*** SOURCE TEXT

Therefore, other methods have been proposed to tackle the challenge of training such models without dense human-generated labels, spanning from learning with weak or sparse annotation [10, 15, 19] to completely unsupervised learning of temporal action segmentation [4, 33, 16, 1]. The work described in this paper deals with the latter problem, the unsupervised learning of action segments from unlabeled video data, which can be framed as the task of unsupervised temporal action segmentation. This follows the idea that, given a set of videos all capturing the same activ-ity, it should be possible to identify temporal segments with similar sub-actions across all videos.

Previous work [4, 33, 16] has shown that temporal appearance can play a critical role in this task. For instance, in videos showing how to make pancakes the process of cracking eggs should not only look visually similar across different videos but would generally occur before other tasks such as mixing the eggs into the batter or pouring the batter onto the griddle. So, it can be assumed that actions, at least in task-oriented videos, not only share certain visual features but also occur in a similar temporal space. Recent approaches usually incorporate this property by learning a strong temporal regularization [33, 16], which helps to find clusters over time but may result in a lower ability to identify segments based on their visual representation.

******

> [WHAT THIS EXERCISE ASKS]:
(1) From the passage on unsupervised action segmentation, return the exact wording starting at "Therefore, other methods" and ending at "across all videos.".
(2) Take the passage on unsupervised action segmentation further, picking up after its final sentence.

*** DATA LISTING

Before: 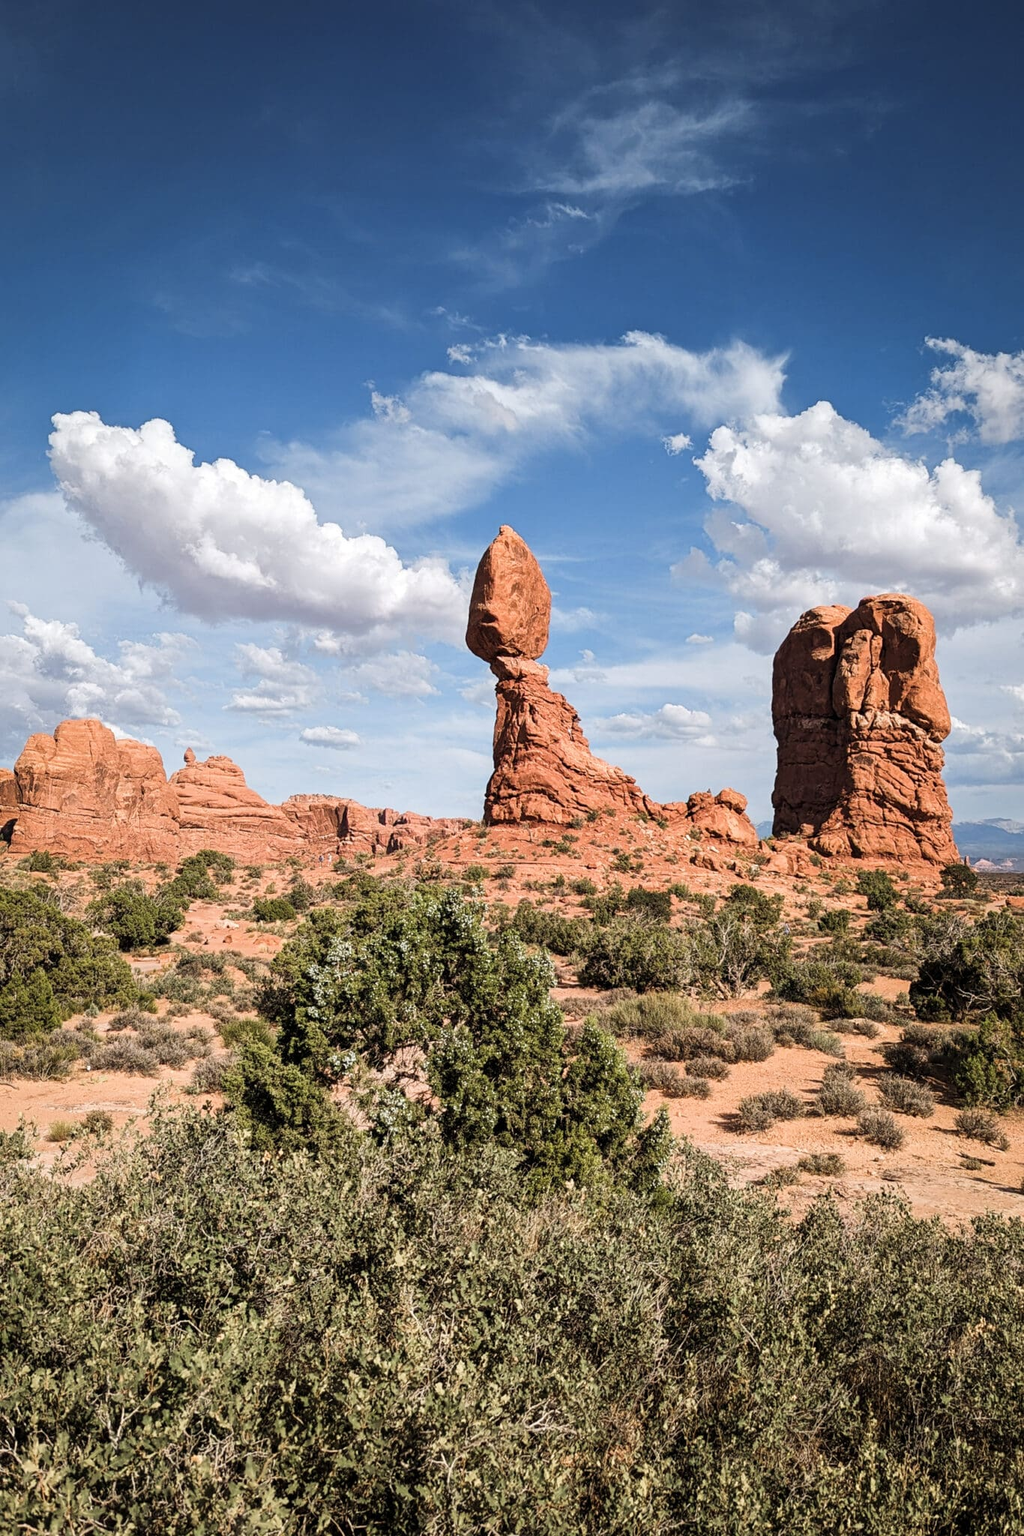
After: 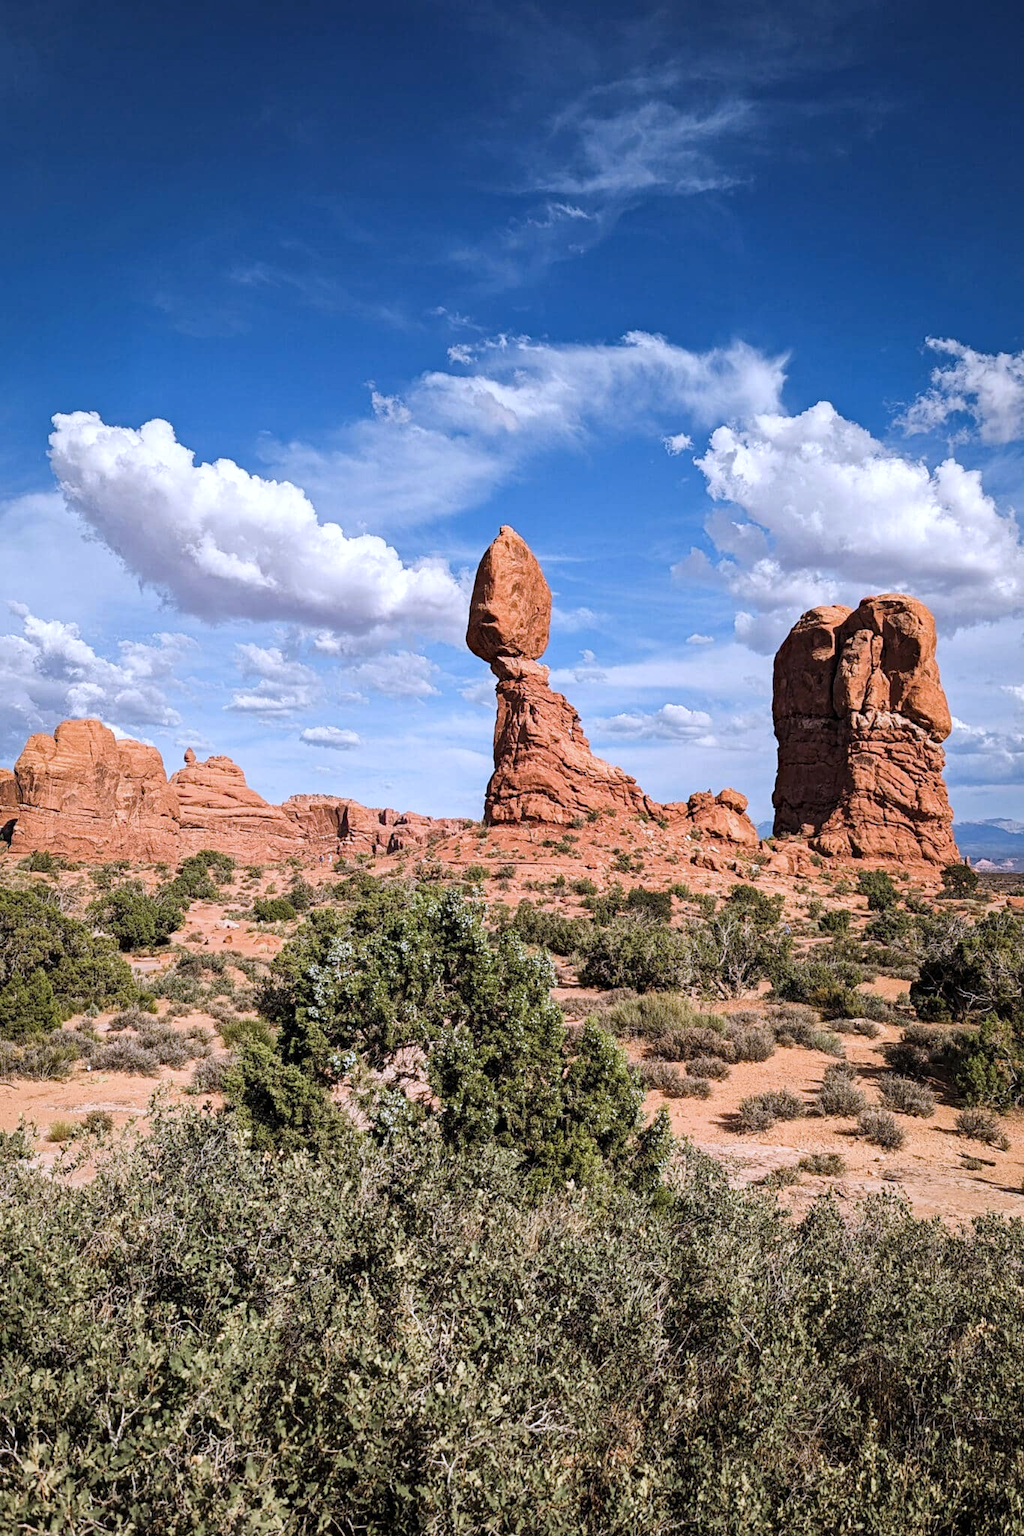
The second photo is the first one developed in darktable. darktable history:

******
*** DATA LISTING

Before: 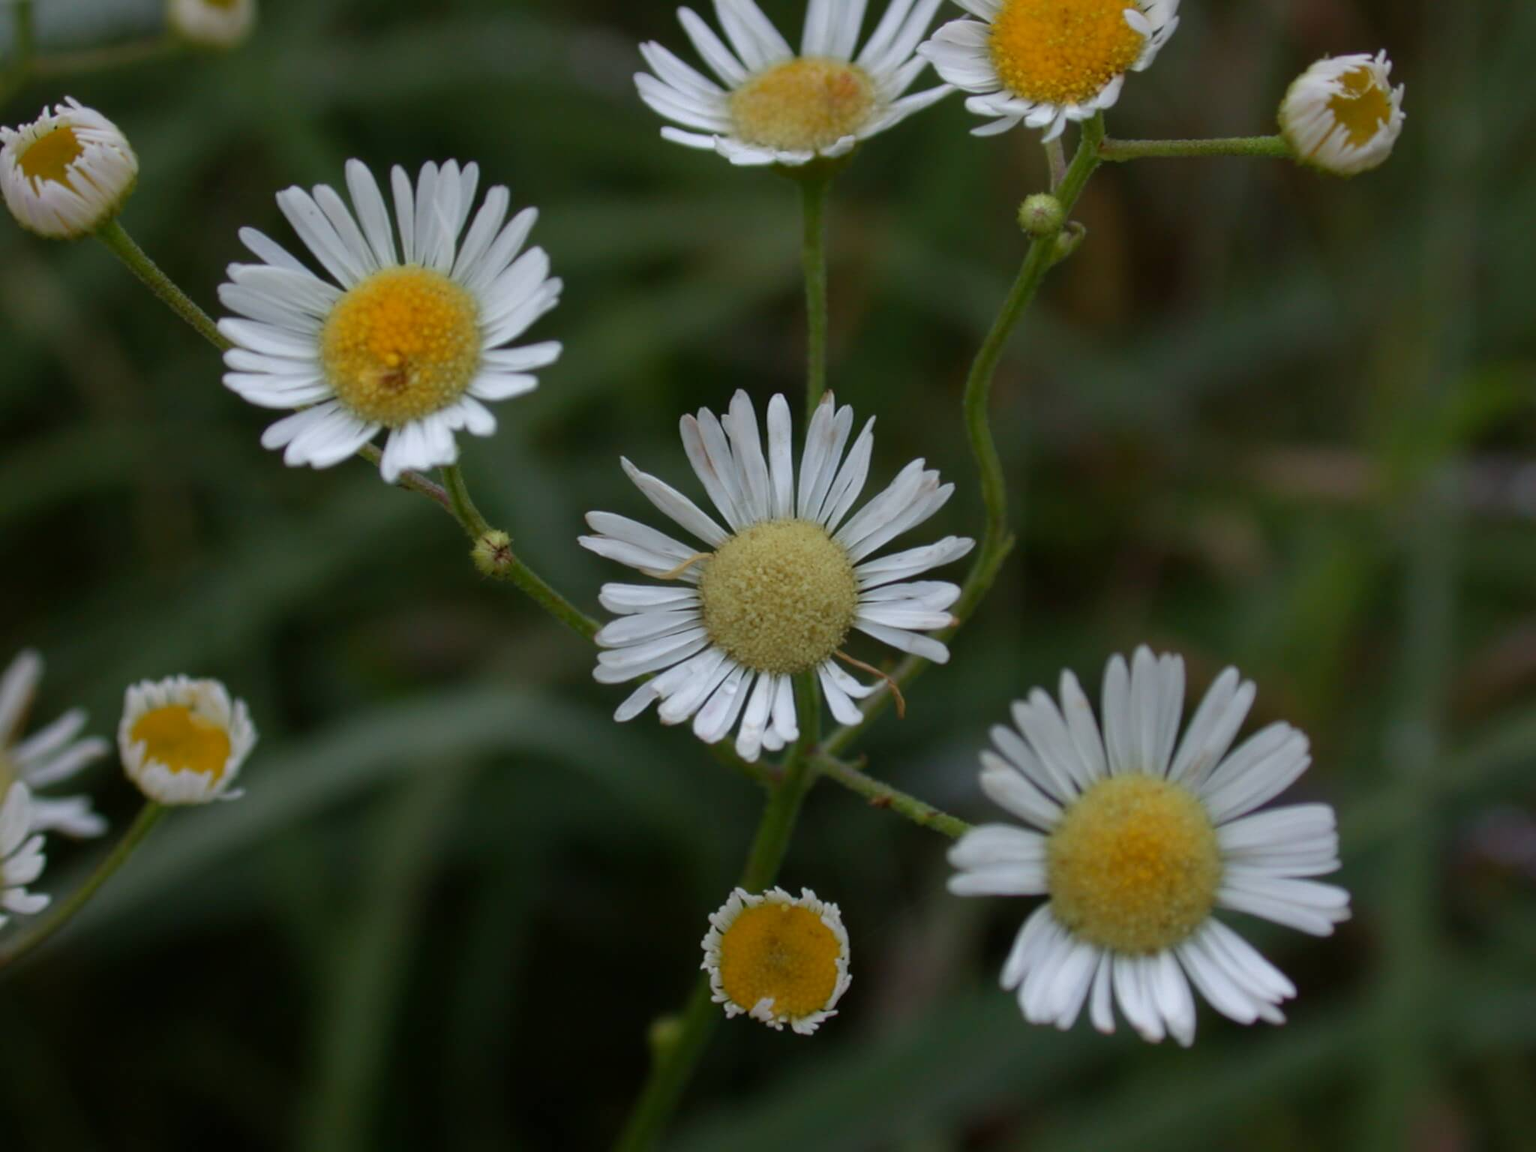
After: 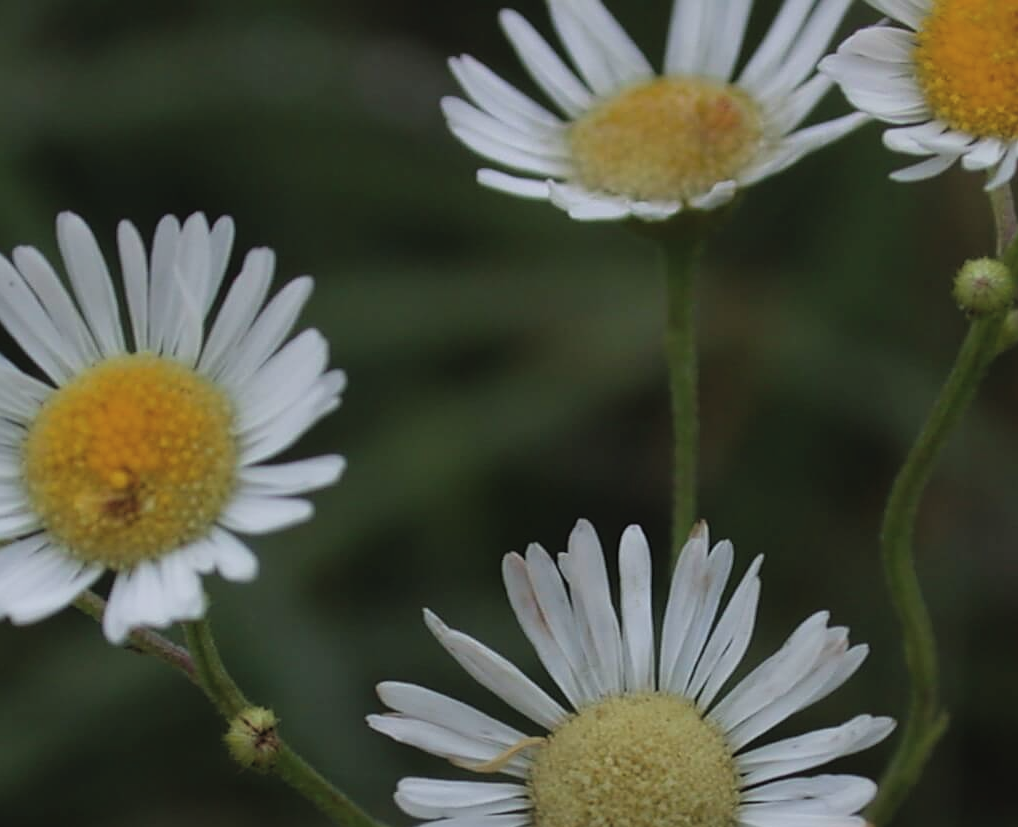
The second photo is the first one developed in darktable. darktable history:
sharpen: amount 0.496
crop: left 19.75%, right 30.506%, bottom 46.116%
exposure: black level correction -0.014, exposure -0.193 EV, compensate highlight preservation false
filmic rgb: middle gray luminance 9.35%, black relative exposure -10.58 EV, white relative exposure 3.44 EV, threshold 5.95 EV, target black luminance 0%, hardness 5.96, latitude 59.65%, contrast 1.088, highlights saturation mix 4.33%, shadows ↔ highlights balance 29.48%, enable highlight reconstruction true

******

> [RESPONSES BY TASK]:
(1)
Therefore, other methods have been proposed to tackle the challenge of training such models without dense human-generated labels, spanning from learning with weak or sparse annotation [10, 15, 19] to completely unsupervised learning of temporal action segmentation [4, 33, 16, 1]. The work described in this paper deals with the latter problem, the unsupervised learning of action segments from unlabeled video data, which can be framed as the task of unsupervised temporal action segmentation. This follows the idea that, given a set of videos all capturing the same activ-ity, it should be possible to identify temporal segments with similar sub-actions across all videos.

(2)
To address this problem, this paper proposes a joint visual-temporal learning pipeline that combines the advantages of current temporal embedding systems with a visual embedding based on a combination of predictive visual and temporal learning tasks. To this end, we combine a state-of-the-art temporal embedding system [16], designed to estimate the relative timestamp of a given video frame, with a visual encoder-decoder pipeline that is trained on a combination of visual and temporal losses.

The intuition behind this is that the embedding should not only reconstruct the plain input signal, but it should also find a reconstruction that allows for a better estimation of the respective timestamp and, thus, a better temporal reconstruction. To prevent the learning of weak visual cues, we shift the output of the visual encoder by a number of frames, which turns it into a visual prediction architecture, similar to other self-supervised models [25, 7]. Combined with the temporal loss, the model predicts a frame-representation that is optimized to give the best timestamp prediction in the temporal embedding framework. The resulting embedding space thus captures visual and temporal representations of each individual frame.

We evaluate the proposed system on three challenging standard benchmark datasets, the Breakfast dataset [13], the INRIA YouTube Instructional Videos (YTI) dataset [4], and the 50 Salads dataset [36], achieving good temporal segmentation compared to state-of-the-art approaches. Figure 1 shows qualitative examples which demonstrate that the proposed architecture is able to adapt well to a diverse set of action tasks.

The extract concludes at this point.